東野圭吾

▲ 『変身』

投稿日:2017年5月4日 更新日:

はじめに

「心を動かすのは、脳か愛か?」

 今回、感想を書く作品は、東野圭吾さんの作品『変身』(講談社、1991)です。

 こちらは、Twitterのフォロワーさんからオススメされた書籍になります。

 ありがとうございます。

 結構古い作品なんですねー、僕の生まれた年と同じと思うと時代を感じますね。

『変身』(1991)

 

あらすじ

 世界初の脳移植を施され一命を取り留めた青年、成瀬純一。

 恋人・葉村恵と平穏な暮らしを取り戻したように思えた彼に異変が訪れます。

 凶暴化する性格、変わりゆく才能。

 過去の自分が失われ、別人に変化する。

 心を動かすのは脳かそれとも愛か。

 人間の根本的価値にせまる意欲作です。

感想

 はじめから終わりまで息をつく暇もなく読みきりました!

 ストーリーが非常に良く出来ていると思います。

 扱うテーマも「脳移植による人格の変化」と、とても興味深いもので、好奇心をそそります。
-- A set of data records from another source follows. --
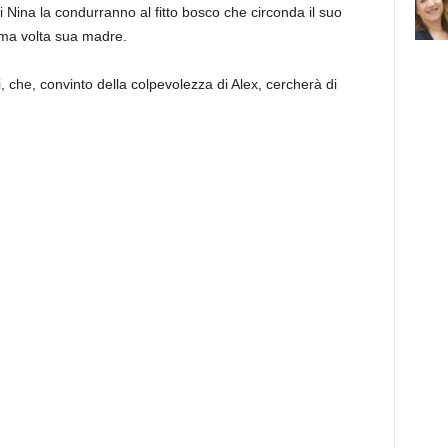
 Nina la condurranno al fitto bosco che circonda il suo
tima volta sua madre.
, che, convinto della colpevolezza di Alex, cercherà di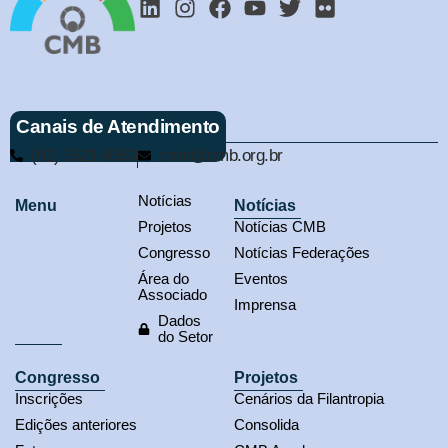
Canais de Atendimento
(61) 3321-9563
cmb@cmb.org.br
Notícias
Menu
Notícias
Projetos
Notícias CMB
Congresso
Notícias Federações
Área do
Eventos
Associado
Imprensa
Dados
do Setor
Congresso
Projetos
Inscrições
Cenários da Filantropia
Edições anteriores
Consolida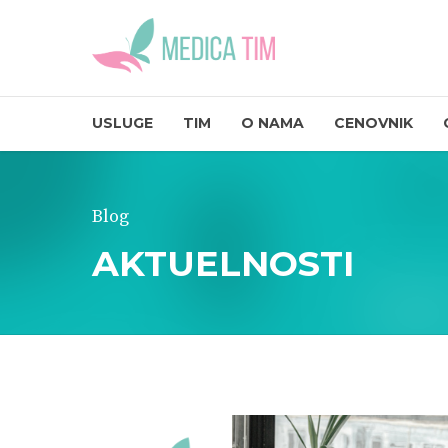
USLUGE
TIM
O NAMA
CENOVNIK
Blog
AKTUELNOSTI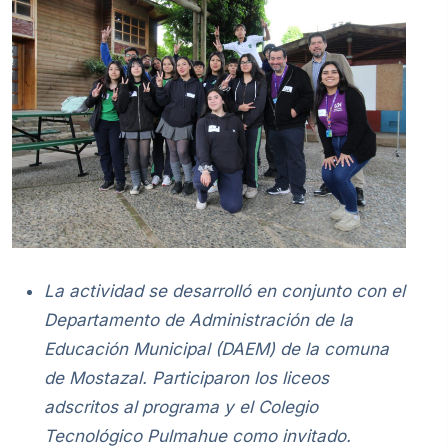
La actividad se desarrolló en conjunto con el
Departamento de Administración de la
Educación Municipal (DAEM) de la comuna
de Mostazal. Participaron los liceos
adscritos al programa y el Colegio
Tecnológico Pulmahue como invitado.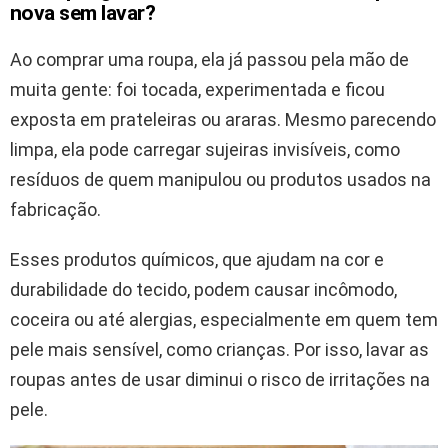
nova sem lavar?
Ao comprar uma roupa, ela já passou pela mão de
muita gente: foi tocada, experimentada e ficou
exposta em prateleiras ou araras. Mesmo parecendo
limpa, ela pode carregar sujeiras invisíveis, como
resíduos de quem manipulou ou produtos usados na
fabricação.
Esses produtos químicos, que ajudam na cor e
durabilidade do tecido, podem causar incômodo,
coceira ou até alergias, especialmente em quem tem
pele mais sensível, como crianças. Por isso, lavar as
roupas antes de usar diminui o risco de irritações na
pele.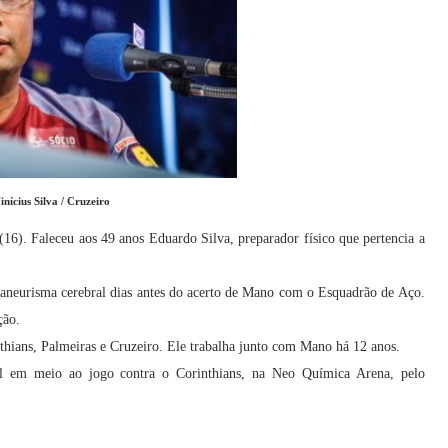
inícius Silva / Cruzeiro
(16). Faleceu aos 49 anos Eduardo Silva, preparador físico que pertencia a
aneurisma cerebral dias antes do acerto de Mano com o Esquadrão de Aço.
ção.
thians, Palmeiras e Cruzeiro. Ele trabalha junto com Mano há 12 anos.
al em meio ao jogo contra o Corinthians, na Neo Química Arena, pelo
 「変身」というタイトルは、こういう意味だったんですね。

 納得しました。

 別に朝起きたら毒虫になっているわけではなかったと笑

 
 
 この話の都合上、純一がどのように変化していくかを描写することが、とても重要ですよね。

 その点、彼の凶暴性が徐々に増していく描写は、非常に鬼気迫るものがあり、読んでてハラハラしました。
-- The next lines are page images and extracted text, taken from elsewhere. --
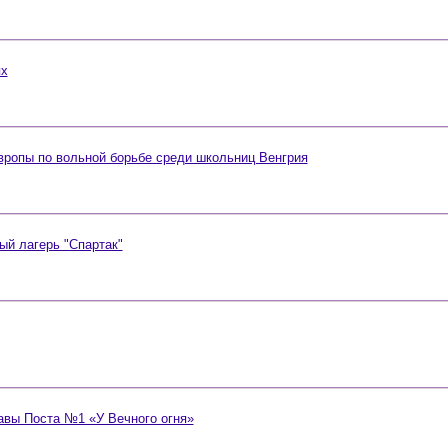
ях
вропы по вольной борьбе среди школьниц Венгрия
ый лагерь "Спартак"
лавы Поста №1 «У Вечного огня»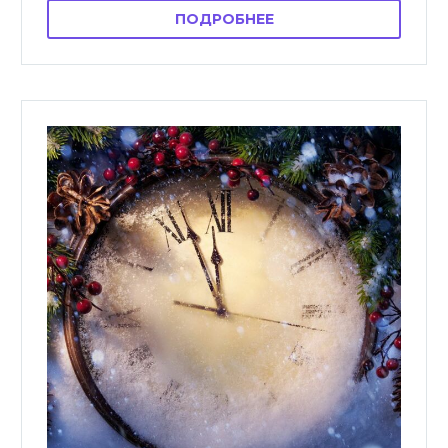
ПОДРОБНЕЕ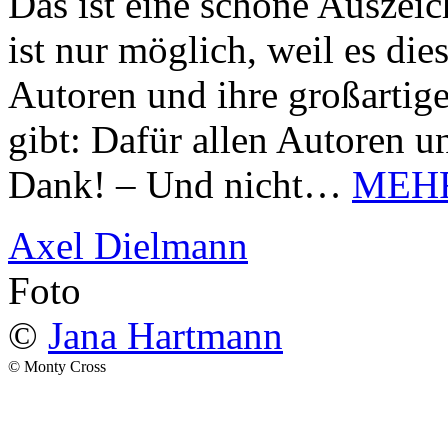
Das ist eine schöne Auszei
ist nur möglich, weil es d
Autoren und ihre großarti
gibt: Dafür allen Autoren u
Dank! – Und nicht…
MEH
Axel Dielmann
Foto
©
Jana Hartmann
© Monty Cross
 また、才能の変化、絵が描けなくなり、音感が良くなっていく。

 それも、彼の人格の変化をはかる指標として有効だったと思います。

 
 
 自分の心が他人の脳に支配されてしまった時、それは生きていると言えるのでしょうか?

 きっと生物学上は、生きていても、意識として、自我がないのであれば、死んでいるとも言えます。
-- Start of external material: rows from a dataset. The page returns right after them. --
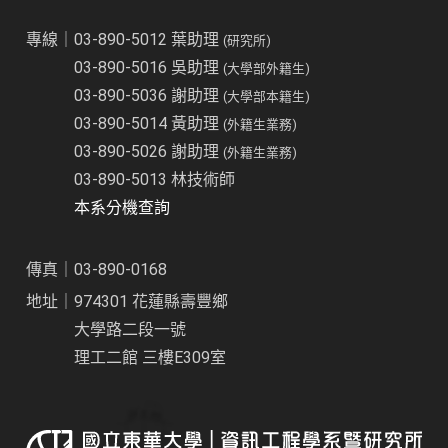
專線｜03-890-5012 葉助理
(研究所)
03-890-5016 吳助理
(大學部外籍生)
03-890-5036 謝助理
(大學部本籍生)
03-890-5014 黃助理
(外籍生業務)
03-890-5026 謝助理
(外籍生業務)
03-890-5013 林技術師
本系分機查詢
傳真｜03-890-0168
地址｜974301 花蓮縣壽豐鄉
大學路二段一號
理工二館 三樓E309室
 この辺りは恐らく相当デリケートな部分で、多くの議論がされているでしょう。

 僕の意見は、自我がなくなったら、それはもう死んでいると考えていいのでは?と思います。

 自我は心とほぼイコールで、自分を形成する必須項目であると思うからです。

 このあたり、皆さんはどう思いますか?

 
 
 東野圭吾さんの作品は、友達から借りて何作か読んだことありますが(名前は覚えていない)、ストーリーの緻密さが評価されているんですかね?

 今回のお話も、様々なステークホルダーが存在していて、例えば、裏の世界の人たちも登場し、話を複雑というかより高度にしている感があったので、こうやって、いろんな角度からみて、伏線をはって、ストーリーを作り上げ、それにテーマ性を絡ませる、こういう話が多いんでしょうか?

 ファンのかた教えてくださーい!

まとめ

  • 東野圭吾さんの緻密なストーリーが斬新だった
  • 心を形成しているものは何か?疑問を投げかける作品

あとがき

 今回、感想を書いた作品は東野圭吾さんの『変身』(1991)でした。

 読書好きなわりには東野圭吾さんの作品をあまり読んだことないので、これから読んでいきたいと思います。